La expresión de Javier era una mezcla de culpa y terquedad.
"Lo siento, Sofía, pero mi decisión está tomada. Si no firmas, encontraré otra manera".
Isabela se había interpuesto entre nosotros, llorando en el umbral.
"Javier, no la presiones. Si a Sofía le molesta, no quiero nada. Puedo irme...".
Su actuación era impecable.
La simpatía momentánea que pude haber sentido por mi hermano se desvaneció.
Se giró hacia ella, su rostro se suavizó al instante.
"No, Isabela. Tú te quedas. Eres familia".
Me miró a mí, su hermana de sangre, con una frialdad que nunca antes había visto.
Reiteré mi demanda, mi voz era firme.
"Quiero mis cosas de vuelta. Ahora".
Mateo, que había seguido a Isabela, manejó la situación con su habitual desprecio.
"Te daré tus 'vejestorios' más tarde. Ahora tenemos cosas más importantes que hacer".
Su tono me devaluaba, devaluaba nuestros recuerdos compartidos.
Javier, en un intento de mediar, intentó transferir la atención.
"Sofía, por favor.

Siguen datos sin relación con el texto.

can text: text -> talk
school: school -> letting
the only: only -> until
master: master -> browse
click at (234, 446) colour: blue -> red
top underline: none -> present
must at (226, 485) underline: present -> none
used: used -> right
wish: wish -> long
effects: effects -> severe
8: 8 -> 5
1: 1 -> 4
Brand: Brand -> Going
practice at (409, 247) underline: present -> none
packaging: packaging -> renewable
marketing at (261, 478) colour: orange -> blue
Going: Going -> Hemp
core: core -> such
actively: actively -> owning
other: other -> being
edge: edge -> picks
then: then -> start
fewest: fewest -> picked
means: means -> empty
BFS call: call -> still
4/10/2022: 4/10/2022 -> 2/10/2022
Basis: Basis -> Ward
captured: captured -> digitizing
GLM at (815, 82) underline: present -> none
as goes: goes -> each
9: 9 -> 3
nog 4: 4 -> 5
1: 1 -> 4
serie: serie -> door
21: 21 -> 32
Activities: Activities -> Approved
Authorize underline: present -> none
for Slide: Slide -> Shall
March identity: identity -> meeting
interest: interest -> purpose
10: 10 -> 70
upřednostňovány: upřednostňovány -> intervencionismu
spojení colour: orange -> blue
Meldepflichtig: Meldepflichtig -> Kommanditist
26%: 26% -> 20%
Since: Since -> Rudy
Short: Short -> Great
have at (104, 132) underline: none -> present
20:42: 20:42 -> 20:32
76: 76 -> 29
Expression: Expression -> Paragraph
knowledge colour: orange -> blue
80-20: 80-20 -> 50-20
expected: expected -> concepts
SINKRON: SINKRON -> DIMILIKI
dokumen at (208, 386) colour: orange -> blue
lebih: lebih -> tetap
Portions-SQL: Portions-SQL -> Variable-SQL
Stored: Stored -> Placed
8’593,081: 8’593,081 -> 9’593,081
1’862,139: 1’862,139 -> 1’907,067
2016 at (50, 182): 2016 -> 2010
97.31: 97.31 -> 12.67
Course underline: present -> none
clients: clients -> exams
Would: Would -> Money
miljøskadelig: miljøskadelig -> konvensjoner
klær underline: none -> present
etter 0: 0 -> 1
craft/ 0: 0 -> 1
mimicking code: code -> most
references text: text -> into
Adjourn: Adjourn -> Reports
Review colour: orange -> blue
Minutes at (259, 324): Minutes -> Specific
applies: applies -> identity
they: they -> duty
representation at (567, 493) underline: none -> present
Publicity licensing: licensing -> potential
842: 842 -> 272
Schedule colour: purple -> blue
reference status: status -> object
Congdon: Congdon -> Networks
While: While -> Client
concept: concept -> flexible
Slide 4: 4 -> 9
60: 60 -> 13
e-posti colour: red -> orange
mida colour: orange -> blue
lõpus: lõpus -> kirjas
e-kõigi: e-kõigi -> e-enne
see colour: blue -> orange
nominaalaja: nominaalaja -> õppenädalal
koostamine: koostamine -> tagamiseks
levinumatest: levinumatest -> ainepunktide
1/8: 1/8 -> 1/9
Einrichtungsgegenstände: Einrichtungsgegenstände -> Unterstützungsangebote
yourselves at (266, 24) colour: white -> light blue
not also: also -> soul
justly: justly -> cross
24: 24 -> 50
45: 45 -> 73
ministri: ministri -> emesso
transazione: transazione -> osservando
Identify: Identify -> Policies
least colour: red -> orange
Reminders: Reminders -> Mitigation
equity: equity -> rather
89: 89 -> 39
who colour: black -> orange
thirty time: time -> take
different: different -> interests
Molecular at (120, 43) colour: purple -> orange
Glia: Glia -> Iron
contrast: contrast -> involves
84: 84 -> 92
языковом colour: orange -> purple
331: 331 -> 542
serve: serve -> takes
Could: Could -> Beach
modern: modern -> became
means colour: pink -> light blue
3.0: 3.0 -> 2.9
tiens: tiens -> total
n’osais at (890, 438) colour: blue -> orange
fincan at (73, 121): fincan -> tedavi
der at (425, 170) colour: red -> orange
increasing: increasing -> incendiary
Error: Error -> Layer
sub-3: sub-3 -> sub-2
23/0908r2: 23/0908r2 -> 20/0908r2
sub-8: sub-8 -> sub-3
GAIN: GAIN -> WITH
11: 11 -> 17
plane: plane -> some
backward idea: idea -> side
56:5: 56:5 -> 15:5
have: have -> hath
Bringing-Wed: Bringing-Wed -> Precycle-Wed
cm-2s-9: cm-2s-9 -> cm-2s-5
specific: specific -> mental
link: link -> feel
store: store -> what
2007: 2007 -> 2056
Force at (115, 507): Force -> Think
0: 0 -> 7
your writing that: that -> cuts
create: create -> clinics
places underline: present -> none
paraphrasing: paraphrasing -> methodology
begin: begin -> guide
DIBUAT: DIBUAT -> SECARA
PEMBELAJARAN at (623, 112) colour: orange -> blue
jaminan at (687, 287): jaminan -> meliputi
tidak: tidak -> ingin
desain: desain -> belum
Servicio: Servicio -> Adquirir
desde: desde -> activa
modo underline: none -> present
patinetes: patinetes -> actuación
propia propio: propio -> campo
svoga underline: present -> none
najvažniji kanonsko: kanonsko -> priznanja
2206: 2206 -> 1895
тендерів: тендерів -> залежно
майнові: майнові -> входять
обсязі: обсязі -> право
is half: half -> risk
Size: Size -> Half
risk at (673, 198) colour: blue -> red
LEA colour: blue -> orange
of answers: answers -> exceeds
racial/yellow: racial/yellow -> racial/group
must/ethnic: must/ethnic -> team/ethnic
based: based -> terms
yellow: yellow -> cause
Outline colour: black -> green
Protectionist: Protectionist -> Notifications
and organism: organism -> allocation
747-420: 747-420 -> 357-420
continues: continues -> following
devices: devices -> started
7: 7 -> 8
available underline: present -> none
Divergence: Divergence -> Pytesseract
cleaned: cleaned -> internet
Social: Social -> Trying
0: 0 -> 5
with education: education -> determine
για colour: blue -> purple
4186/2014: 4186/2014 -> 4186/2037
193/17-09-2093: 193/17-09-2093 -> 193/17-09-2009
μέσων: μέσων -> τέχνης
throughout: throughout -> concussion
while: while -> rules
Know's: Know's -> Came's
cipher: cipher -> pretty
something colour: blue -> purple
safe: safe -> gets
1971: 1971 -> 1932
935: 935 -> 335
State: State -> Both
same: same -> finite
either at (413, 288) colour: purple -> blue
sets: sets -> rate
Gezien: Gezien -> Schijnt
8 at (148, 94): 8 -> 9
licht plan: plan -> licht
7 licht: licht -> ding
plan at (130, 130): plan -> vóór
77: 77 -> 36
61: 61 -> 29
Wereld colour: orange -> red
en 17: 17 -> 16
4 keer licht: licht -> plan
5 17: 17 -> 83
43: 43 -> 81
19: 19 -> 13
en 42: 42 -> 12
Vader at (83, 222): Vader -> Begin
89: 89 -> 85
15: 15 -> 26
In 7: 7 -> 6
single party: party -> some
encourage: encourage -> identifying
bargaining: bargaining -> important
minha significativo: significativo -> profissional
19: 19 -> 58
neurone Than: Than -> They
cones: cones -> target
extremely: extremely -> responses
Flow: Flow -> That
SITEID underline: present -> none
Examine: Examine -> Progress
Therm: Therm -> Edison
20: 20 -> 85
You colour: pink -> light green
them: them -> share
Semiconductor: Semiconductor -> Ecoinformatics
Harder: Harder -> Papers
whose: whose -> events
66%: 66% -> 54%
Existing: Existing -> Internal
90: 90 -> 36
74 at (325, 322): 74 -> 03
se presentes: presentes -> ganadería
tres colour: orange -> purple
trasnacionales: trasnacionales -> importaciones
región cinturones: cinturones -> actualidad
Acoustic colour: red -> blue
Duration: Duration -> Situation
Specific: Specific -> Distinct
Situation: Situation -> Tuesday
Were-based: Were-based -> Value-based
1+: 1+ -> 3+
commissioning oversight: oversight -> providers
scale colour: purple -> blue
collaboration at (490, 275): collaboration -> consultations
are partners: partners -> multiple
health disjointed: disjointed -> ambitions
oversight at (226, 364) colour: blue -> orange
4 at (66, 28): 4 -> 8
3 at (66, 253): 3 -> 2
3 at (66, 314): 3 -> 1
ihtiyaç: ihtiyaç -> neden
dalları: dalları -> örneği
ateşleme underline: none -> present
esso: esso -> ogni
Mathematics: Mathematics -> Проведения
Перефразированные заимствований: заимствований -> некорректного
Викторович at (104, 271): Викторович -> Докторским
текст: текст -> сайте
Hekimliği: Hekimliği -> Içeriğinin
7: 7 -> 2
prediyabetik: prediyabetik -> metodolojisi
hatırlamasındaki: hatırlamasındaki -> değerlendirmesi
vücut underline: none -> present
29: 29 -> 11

No hagas una escena".
Pero yo ya no escuchaba. Mi mirada se fijó en el cuello de Isabela.
Llevaba puesto el collar de perlas de mi madre.
El que mi padre le regaló en su primer aniversario. El que yo guardaba en su joyero como un tesoro sagrado.
Javier se lo había dado.
Me acerqué a él, mi voz era un soplido.
"¿Cómo te atreviste?".
Él retrocedió un paso, su rostro se puso pálido.
"Solo se lo presté... Le quedaba tan bien... Pensé que a mamá no le importaría. Te compraré uno nuevo, más caro".
La estupidez de sus palabras me dejó sin aliento.
No se trataba del dinero. Se trataba del alma de mi madre, profanada.
Me giré hacia Isabela, que se encogió detrás de Javier.
"Quítatelo".
Mi voz no admitía discusión.
Ella empezó a llorar de nuevo, sus manos volaron a su cuello en un gesto protector.
"No... Javier me lo dio...".
"¡Quítatelo, hija de la amante!", grité, la rabia finalmente rompiendo mis defensas.
El silencio en la habitación fue absoluto.
La cara de Javier se contrajo de vergüenza. La de Mateo, de furia.
"¡Ya basta, Sofía!", rugió Mateo.
Se acercó a Isabela, le desabrochó el collar con una delicadeza que nunca me había mostrado a mí y, en un acto de pura maldad, lo arrojó contra la pared.
Las perlas se esparcieron por el suelo como lágrimas sólidas.